# Your goal
Reproduce every line of the items below verbatim, preserving their order and line breaks.

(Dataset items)
◇ ◇ ◇ ◇ ◇
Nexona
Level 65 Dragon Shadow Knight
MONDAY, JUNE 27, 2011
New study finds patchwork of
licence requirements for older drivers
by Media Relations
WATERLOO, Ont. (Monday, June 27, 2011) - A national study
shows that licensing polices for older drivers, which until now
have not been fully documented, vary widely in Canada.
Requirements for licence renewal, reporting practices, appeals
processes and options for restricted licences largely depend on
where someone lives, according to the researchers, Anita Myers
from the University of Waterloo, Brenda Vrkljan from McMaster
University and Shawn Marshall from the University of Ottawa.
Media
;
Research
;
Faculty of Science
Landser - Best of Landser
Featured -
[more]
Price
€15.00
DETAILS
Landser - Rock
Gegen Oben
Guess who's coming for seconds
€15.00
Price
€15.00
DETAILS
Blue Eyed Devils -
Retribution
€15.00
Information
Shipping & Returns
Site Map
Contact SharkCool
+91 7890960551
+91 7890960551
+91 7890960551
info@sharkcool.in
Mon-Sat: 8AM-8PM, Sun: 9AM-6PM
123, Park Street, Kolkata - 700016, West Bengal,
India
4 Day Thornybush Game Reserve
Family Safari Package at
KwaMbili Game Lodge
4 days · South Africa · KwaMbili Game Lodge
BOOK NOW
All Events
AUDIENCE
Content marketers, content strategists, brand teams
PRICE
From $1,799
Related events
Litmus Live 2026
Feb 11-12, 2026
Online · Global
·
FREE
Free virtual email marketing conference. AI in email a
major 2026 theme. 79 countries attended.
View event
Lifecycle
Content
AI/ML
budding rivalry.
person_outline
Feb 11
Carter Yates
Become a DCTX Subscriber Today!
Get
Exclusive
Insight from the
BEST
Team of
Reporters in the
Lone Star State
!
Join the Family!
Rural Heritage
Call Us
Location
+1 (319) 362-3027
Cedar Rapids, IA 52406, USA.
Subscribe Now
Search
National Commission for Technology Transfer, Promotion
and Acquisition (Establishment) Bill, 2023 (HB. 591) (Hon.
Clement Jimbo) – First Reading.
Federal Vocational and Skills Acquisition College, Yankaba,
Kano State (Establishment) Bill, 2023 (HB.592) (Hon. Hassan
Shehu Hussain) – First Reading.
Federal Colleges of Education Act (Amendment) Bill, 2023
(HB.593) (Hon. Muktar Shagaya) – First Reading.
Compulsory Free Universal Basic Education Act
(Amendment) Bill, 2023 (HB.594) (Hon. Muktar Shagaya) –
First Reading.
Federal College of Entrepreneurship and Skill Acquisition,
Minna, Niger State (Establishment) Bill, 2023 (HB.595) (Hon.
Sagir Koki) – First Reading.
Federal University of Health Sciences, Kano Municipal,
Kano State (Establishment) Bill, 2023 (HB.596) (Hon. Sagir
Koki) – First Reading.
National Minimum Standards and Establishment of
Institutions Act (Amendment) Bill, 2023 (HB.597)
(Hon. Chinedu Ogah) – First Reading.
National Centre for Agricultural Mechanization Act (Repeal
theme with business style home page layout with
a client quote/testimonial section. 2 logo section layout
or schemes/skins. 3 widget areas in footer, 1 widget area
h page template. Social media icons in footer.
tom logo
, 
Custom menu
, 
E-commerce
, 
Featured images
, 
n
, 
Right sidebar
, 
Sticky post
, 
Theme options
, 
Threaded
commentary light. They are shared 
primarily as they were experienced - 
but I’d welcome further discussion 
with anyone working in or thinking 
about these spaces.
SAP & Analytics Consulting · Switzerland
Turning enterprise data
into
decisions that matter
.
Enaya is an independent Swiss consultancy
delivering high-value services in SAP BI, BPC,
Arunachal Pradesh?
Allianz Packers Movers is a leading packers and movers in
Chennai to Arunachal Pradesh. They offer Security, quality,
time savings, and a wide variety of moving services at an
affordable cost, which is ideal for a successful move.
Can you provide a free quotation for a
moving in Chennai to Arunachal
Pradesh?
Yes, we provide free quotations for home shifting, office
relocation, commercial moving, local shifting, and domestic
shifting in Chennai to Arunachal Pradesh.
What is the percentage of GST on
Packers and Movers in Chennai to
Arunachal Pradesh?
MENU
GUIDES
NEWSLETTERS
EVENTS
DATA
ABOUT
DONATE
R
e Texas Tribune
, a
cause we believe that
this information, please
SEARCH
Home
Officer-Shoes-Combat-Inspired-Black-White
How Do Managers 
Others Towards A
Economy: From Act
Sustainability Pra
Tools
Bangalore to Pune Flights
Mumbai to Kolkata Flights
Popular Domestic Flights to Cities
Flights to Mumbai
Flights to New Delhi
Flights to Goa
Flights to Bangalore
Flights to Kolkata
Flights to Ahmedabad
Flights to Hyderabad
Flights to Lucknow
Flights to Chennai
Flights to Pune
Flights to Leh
◇ ◇ ◇ ◇ ◇
# Solved problem
Nexona
Level 65 Dragon Shadow Knight
MONDAY, JUNE 27, 2011
New study finds patchwork of
licence requirements for older drivers
by Media Relations
WATERLOO, Ont. (Monday, June 27, 2011) - A national study
shows that licensing polices for older drivers, which until now
have not been fully documented, vary widely in Canada.
Requirements for licence renewal, reporting practices, appeals
processes and options for restricted licences largely depend on
where someone lives, according to the researchers, Anita Myers
from the University of Waterloo, Brenda Vrkljan from McMaster
University and Shawn Marshall from the University of Ottawa.
Media
;
Research
;
Faculty of Science
Landser - Best of Landser
Featured -
[more]
Price
€15.00
DETAILS
Landser - Rock
Gegen Oben
Guess who's coming for seconds
€15.00
Price
€15.00
DETAILS
Blue Eyed Devils -
Retribution
€15.00
Information
Shipping & Returns
Site Map
Contact SharkCool
+91 7890960551
+91 7890960551
+91 7890960551
info@sharkcool.in
Mon-Sat: 8AM-8PM, Sun: 9AM-6PM
123, Park Street, Kolkata - 700016, West Bengal,
India
4 Day Thornybush Game Reserve
Family Safari Package at
KwaMbili Game Lodge
4 days · South Africa · KwaMbili Game Lodge
BOOK NOW
All Events
AUDIENCE
Content marketers, content strategists, brand teams
PRICE
From $1,799
Related events
Litmus Live 2026
Feb 11-12, 2026
Online · Global
·
FREE
Free virtual email marketing conference. AI in email a
major 2026 theme. 79 countries attended.
View event
Lifecycle
Content
AI/ML
budding rivalry.
person_outline
Feb 11
Carter Yates
Become a DCTX Subscriber Today!
Get
Exclusive
Insight from the
BEST
Team of
Reporters in the
Lone Star State
!
Join the Family!
Rural Heritage
Call Us
Location
+1 (319) 362-3027
Cedar Rapids, IA 52406, USA.
Subscribe Now
Search
National Commission for Technology Transfer, Promotion
and Acquisition (Establishment) Bill, 2023 (HB. 591) (Hon.
Clement Jimbo) – First Reading.
Federal Vocational and Skills Acquisition College, Yankaba,
Kano State (Establishment) Bill, 2023 (HB.592) (Hon. Hassan
Shehu Hussain) – First Reading.
Federal Colleges of Education Act (Amendment) Bill, 2023
(HB.593) (Hon. Muktar Shagaya) – First Reading.
Compulsory Free Universal Basic Education Act
(Amendment) Bill, 2023 (HB.594) (Hon. Muktar Shagaya) –
First Reading.
Federal College of Entrepreneurship and Skill Acquisition,
Minna, Niger State (Establishment) Bill, 2023 (HB.595) (Hon.
Sagir Koki) – First Reading.
Federal University of Health Sciences, Kano Municipal,
Kano State (Establishment) Bill, 2023 (HB.596) (Hon. Sagir
Koki) – First Reading.
National Minimum Standards and Establishment of
Institutions Act (Amendment) Bill, 2023 (HB.597)
(Hon. Chinedu Ogah) – First Reading.
National Centre for Agricultural Mechanization Act (Repeal
theme with business style home page layout with
a client quote/testimonial section. 2 logo section layout
or schemes/skins. 3 widget areas in footer, 1 widget area
h page template. Social media icons in footer.
tom logo
, 
Custom menu
, 
E-commerce
, 
Featured images
, 
n
, 
Right sidebar
, 
Sticky post
, 
Theme options
, 
Threaded
commentary light. They are shared 
primarily as they were experienced - 
but I’d welcome further discussion 
with anyone working in or thinking 
about these spaces.
SAP & Analytics Consulting · Switzerland
Turning enterprise data
into
decisions that matter
.
Enaya is an independent Swiss consultancy
delivering high-value services in SAP BI, BPC,
Arunachal Pradesh?
Allianz Packers Movers is a leading packers and movers in
Chennai to Arunachal Pradesh. They offer Security, quality,
time savings, and a wide variety of moving services at an
affordable cost, which is ideal for a successful move.
Can you provide a free quotation for a
moving in Chennai to Arunachal
Pradesh?
Yes, we provide free quotations for home shifting, office
relocation, commercial moving, local shifting, and domestic
shifting in Chennai to Arunachal Pradesh.
What is the percentage of GST on
Packers and Movers in Chennai to
Arunachal Pradesh?
MENU
GUIDES
NEWSLETTERS
EVENTS
DATA
ABOUT
DONATE
R
e Texas Tribune
, a
cause we believe that
this information, please
SEARCH
Home
Officer-Shoes-Combat-Inspired-Black-White
How Do Managers 
Others Towards A
Economy: From Act
Sustainability Pra
Tools
Bangalore to Pune Flights
Mumbai to Kolkata Flights
Popular Domestic Flights to Cities
Flights to Mumbai
Flights to New Delhi
Flights to Goa
Flights to Bangalore
Flights to Kolkata
Flights to Ahmedabad
Flights to Hyderabad
Flights to Lucknow
Flights to Chennai
Flights to Pune
Flights to Leh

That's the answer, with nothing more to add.